# About this task
Below is a block of entries; repeat exactly the lines starting at the line that contains "index mcp: (771, 497)" and ending at the line that contains "wrist: (253, 527)", both included.

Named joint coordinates
((

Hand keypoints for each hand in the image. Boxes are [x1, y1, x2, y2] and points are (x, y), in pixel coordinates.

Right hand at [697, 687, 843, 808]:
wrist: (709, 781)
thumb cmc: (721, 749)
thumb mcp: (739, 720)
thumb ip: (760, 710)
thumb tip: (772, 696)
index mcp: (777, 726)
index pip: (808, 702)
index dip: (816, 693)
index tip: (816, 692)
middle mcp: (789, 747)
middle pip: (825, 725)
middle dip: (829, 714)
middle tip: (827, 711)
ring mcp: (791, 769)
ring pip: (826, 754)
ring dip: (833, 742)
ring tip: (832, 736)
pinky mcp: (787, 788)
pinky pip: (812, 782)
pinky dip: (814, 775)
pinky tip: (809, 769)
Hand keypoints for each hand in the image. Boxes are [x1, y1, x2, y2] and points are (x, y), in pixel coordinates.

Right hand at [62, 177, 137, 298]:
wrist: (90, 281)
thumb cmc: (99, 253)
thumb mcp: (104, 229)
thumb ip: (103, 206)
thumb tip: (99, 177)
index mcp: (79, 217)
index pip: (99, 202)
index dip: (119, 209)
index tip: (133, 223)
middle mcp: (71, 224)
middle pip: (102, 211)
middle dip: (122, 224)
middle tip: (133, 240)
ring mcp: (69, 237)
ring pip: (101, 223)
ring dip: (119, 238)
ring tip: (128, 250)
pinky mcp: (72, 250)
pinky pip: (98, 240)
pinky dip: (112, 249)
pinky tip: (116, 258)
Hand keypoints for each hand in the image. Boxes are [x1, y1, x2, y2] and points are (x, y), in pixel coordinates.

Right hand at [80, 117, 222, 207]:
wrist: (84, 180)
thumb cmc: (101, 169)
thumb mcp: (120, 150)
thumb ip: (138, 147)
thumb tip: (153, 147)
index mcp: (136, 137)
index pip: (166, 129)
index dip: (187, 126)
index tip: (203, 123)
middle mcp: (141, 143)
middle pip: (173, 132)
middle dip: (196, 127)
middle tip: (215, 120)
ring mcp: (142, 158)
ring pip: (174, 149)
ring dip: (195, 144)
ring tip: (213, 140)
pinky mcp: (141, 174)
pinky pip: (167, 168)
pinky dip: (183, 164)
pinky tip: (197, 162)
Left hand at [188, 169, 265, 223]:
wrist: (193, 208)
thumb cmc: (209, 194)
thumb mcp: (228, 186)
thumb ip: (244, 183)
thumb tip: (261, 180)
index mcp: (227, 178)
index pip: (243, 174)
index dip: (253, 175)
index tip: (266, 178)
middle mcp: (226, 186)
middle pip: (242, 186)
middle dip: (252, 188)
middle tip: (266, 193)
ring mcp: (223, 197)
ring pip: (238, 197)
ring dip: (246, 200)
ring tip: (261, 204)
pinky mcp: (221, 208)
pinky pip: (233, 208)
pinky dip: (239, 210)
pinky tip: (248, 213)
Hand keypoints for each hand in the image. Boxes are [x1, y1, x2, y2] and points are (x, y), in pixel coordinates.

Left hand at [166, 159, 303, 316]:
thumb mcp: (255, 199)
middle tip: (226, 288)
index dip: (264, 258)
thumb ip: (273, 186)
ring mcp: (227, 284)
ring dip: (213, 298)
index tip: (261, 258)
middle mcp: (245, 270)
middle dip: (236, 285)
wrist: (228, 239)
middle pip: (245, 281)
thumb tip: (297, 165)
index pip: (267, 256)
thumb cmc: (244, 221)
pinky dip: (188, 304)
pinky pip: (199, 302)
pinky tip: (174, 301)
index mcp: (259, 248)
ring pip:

))
((

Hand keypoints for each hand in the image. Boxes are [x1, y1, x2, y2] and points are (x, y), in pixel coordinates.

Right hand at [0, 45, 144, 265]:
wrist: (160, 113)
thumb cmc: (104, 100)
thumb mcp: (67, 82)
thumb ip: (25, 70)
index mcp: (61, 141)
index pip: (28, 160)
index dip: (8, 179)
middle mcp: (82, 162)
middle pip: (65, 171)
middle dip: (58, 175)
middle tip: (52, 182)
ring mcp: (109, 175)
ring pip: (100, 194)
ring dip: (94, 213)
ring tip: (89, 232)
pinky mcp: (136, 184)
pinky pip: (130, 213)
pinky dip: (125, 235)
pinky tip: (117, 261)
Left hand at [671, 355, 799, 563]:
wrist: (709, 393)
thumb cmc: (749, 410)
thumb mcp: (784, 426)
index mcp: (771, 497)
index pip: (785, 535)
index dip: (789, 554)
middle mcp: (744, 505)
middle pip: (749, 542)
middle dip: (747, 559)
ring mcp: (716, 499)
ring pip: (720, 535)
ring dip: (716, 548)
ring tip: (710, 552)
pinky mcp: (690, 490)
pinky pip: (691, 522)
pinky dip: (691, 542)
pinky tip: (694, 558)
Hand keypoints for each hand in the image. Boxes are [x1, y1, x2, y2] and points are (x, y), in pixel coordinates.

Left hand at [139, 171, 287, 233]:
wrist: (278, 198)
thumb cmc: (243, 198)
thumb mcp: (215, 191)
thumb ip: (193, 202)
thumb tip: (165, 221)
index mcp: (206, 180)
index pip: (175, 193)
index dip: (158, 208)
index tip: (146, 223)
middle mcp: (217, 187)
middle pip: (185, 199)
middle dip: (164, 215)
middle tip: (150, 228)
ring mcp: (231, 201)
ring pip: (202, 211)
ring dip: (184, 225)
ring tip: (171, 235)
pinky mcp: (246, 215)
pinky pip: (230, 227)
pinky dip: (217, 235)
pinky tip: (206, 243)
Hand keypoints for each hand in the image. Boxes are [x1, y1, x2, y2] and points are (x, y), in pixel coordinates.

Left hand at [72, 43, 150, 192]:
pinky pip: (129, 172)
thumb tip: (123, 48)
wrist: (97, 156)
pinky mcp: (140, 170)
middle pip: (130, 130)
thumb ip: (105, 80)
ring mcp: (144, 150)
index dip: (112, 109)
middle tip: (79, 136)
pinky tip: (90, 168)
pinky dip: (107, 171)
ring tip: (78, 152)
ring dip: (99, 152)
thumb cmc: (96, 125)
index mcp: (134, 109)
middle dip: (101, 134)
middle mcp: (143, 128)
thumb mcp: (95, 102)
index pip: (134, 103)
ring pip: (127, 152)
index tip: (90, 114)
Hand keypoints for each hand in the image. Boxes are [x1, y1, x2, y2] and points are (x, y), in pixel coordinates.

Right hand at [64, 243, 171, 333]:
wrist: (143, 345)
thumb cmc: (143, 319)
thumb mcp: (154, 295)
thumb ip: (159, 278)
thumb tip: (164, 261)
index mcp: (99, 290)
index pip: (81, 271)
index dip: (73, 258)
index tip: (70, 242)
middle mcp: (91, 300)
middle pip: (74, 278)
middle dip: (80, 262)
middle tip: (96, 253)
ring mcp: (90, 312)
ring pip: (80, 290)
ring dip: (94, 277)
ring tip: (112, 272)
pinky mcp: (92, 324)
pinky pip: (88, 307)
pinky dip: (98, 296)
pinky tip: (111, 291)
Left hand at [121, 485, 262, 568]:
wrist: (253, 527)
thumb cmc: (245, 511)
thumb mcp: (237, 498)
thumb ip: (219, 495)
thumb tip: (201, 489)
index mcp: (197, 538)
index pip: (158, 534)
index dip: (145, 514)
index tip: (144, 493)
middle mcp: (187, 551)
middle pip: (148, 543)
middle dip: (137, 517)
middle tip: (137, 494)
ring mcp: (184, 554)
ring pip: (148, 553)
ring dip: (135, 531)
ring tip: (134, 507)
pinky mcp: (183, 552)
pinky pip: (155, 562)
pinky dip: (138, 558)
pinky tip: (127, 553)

))

# Answer box
index mcp: (771, 497)
index pip: (785, 535)
index dip: (789, 554)
middle mcp: (744, 505)
middle pip: (749, 542)
middle dip: (747, 559)
ring mcp: (716, 499)
ring pip: (720, 535)
ring dip: (716, 548)
ring tip: (710, 552)
pinky mcp: (690, 490)
pinky pip: (691, 522)
pinky dip: (691, 542)
pinky tip: (694, 558)
Hand keypoints for each hand in the image. Boxes are [x1, y1, x2, y2] and points are (x, y), in pixel coordinates.

Left hand at [139, 171, 287, 233]:
wrist: (278, 198)
thumb cmc: (243, 198)
thumb mcp: (215, 191)
thumb ip: (193, 202)
thumb tip: (165, 221)
index mcp: (206, 180)
index pip: (175, 193)
index dip: (158, 208)
index tip: (146, 223)
middle mcp: (217, 187)
middle pip: (185, 199)
middle dip: (164, 215)
middle tip: (150, 228)
ring mcp: (231, 201)
ring pip: (202, 211)
ring dip: (184, 225)
ring tip: (171, 235)
pinky mcp: (246, 215)
pinky pip: (230, 227)
pinky dip: (217, 235)
pinky tip: (206, 243)
Hand keypoints for each hand in the image. Boxes are [x1, y1, x2, y2] and points are (x, y), in pixel coordinates.

Left hand at [72, 43, 150, 192]:
pinky pip: (129, 172)
thumb tip: (123, 48)
wrist: (97, 156)
pinky mcp: (140, 170)
middle pip: (130, 130)
thumb ip: (105, 80)
ring mcp: (144, 150)
index dip: (112, 109)
middle tip: (79, 136)
pinky tip: (90, 168)
pinky dip: (107, 171)
ring tip: (78, 152)
ring dip: (99, 152)
thumb cmc: (96, 125)
index mcp: (134, 109)
middle dip: (101, 134)
middle mcp: (143, 128)
thumb mcp: (95, 102)
index pip: (134, 103)
ring pip: (127, 152)
index tip: (90, 114)
Hand keypoints for each hand in the image. Boxes are [x1, y1, x2, y2] and points are (x, y), in pixel coordinates.

Right hand at [64, 243, 171, 333]:
wrist: (143, 345)
thumb cmc: (143, 319)
thumb mcp: (154, 295)
thumb ip: (159, 278)
thumb tip: (164, 261)
index mcp: (99, 290)
index pip: (81, 271)
index dip: (73, 258)
index tip: (70, 242)
middle mcp: (91, 300)
middle pip: (74, 278)
middle dip: (80, 262)
middle tip: (96, 253)
ring mcp: (90, 312)
ring pip: (80, 290)
ring dip: (94, 277)
ring tip: (112, 272)
pinky mcp: (92, 324)
pinky pip: (88, 307)
pinky dip: (98, 296)
pinky tip: (111, 291)
Left hand at [121, 485, 262, 568]:
wrist: (253, 527)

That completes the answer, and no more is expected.